## ACTION ITEM
Copy out the first line of the listing and every line after it, exactly, until you have copied the line containing "left elbow: (442, 416)".

▬▬▬

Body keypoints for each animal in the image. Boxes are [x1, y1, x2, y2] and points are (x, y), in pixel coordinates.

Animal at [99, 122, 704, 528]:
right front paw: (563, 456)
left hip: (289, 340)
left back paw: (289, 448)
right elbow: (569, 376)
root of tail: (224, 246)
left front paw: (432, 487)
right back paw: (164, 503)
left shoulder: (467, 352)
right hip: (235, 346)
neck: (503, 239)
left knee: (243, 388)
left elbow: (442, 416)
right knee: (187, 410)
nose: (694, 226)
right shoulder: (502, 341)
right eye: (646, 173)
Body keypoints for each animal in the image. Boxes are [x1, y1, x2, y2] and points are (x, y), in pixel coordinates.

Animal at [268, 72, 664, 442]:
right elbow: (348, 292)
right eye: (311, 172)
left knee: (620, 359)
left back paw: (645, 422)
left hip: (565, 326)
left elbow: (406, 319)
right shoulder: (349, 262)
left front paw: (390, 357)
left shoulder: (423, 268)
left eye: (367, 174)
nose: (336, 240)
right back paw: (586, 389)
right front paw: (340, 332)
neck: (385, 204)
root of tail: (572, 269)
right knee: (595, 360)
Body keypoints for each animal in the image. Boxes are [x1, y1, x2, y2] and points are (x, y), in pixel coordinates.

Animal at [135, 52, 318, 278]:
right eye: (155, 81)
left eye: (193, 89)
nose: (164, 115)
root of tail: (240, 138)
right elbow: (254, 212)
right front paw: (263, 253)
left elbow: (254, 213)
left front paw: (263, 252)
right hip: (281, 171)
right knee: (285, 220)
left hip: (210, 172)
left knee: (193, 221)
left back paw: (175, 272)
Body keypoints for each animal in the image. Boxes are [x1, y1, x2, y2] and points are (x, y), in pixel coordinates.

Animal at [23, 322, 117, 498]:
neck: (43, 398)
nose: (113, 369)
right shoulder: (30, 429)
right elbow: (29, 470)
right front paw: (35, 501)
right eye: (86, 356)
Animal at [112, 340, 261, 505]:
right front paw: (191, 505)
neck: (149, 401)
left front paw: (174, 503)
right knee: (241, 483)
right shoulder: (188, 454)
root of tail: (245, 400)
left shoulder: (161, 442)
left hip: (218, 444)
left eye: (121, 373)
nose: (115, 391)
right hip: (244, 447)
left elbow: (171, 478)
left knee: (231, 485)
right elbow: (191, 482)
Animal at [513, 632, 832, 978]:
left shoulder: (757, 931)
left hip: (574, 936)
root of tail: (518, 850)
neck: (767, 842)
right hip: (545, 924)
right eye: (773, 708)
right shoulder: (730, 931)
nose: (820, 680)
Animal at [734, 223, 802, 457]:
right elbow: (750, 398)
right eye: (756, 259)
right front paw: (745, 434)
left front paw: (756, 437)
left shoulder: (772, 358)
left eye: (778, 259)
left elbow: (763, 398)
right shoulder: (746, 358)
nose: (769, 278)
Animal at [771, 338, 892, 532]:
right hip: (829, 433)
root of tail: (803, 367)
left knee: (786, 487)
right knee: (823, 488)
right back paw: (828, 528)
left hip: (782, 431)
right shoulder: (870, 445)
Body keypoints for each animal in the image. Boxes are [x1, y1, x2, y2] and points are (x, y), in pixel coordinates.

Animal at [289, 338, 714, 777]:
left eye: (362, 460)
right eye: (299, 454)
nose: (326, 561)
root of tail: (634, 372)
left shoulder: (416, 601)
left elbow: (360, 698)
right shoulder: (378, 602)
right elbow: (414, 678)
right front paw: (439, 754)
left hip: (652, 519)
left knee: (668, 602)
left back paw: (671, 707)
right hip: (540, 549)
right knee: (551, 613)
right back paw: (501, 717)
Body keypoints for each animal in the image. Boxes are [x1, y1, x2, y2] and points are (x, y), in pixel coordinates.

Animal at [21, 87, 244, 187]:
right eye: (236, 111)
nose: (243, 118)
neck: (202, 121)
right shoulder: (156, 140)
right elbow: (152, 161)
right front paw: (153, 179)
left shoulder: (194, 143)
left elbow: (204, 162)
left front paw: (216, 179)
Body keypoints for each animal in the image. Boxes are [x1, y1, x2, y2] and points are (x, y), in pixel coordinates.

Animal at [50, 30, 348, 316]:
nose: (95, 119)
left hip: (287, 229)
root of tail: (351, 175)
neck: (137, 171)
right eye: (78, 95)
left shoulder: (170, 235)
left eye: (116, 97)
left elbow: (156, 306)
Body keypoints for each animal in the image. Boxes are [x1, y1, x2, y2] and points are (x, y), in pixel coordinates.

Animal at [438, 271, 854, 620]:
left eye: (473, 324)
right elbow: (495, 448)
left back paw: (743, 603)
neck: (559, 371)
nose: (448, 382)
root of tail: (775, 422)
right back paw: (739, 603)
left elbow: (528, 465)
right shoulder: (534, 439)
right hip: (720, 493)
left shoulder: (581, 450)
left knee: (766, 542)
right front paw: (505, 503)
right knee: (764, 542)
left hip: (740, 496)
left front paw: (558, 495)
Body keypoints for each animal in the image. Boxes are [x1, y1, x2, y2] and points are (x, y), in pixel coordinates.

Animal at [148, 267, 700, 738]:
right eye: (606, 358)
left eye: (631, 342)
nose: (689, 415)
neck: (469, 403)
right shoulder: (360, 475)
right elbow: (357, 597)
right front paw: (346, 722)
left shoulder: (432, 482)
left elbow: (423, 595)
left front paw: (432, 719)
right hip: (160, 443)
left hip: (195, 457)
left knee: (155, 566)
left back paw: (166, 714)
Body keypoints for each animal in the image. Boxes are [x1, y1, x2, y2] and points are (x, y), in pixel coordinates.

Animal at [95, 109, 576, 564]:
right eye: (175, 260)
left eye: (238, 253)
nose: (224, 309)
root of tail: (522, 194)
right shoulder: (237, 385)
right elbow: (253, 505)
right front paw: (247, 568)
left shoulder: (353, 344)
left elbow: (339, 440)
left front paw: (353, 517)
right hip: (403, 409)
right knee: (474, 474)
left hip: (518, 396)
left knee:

▬▬▬

## TASK RESULT
Body keypoints for each animal in the image. Boxes are [x1, y1, x2, y2] and points are (x, y), in pixel coordinates.

Animal at [99, 122, 704, 528]:
right front paw: (563, 456)
left hip: (289, 340)
left back paw: (289, 448)
right elbow: (569, 376)
root of tail: (224, 246)
left front paw: (432, 487)
right back paw: (164, 503)
left shoulder: (467, 352)
right hip: (235, 346)
neck: (503, 239)
left knee: (243, 388)
left elbow: (442, 416)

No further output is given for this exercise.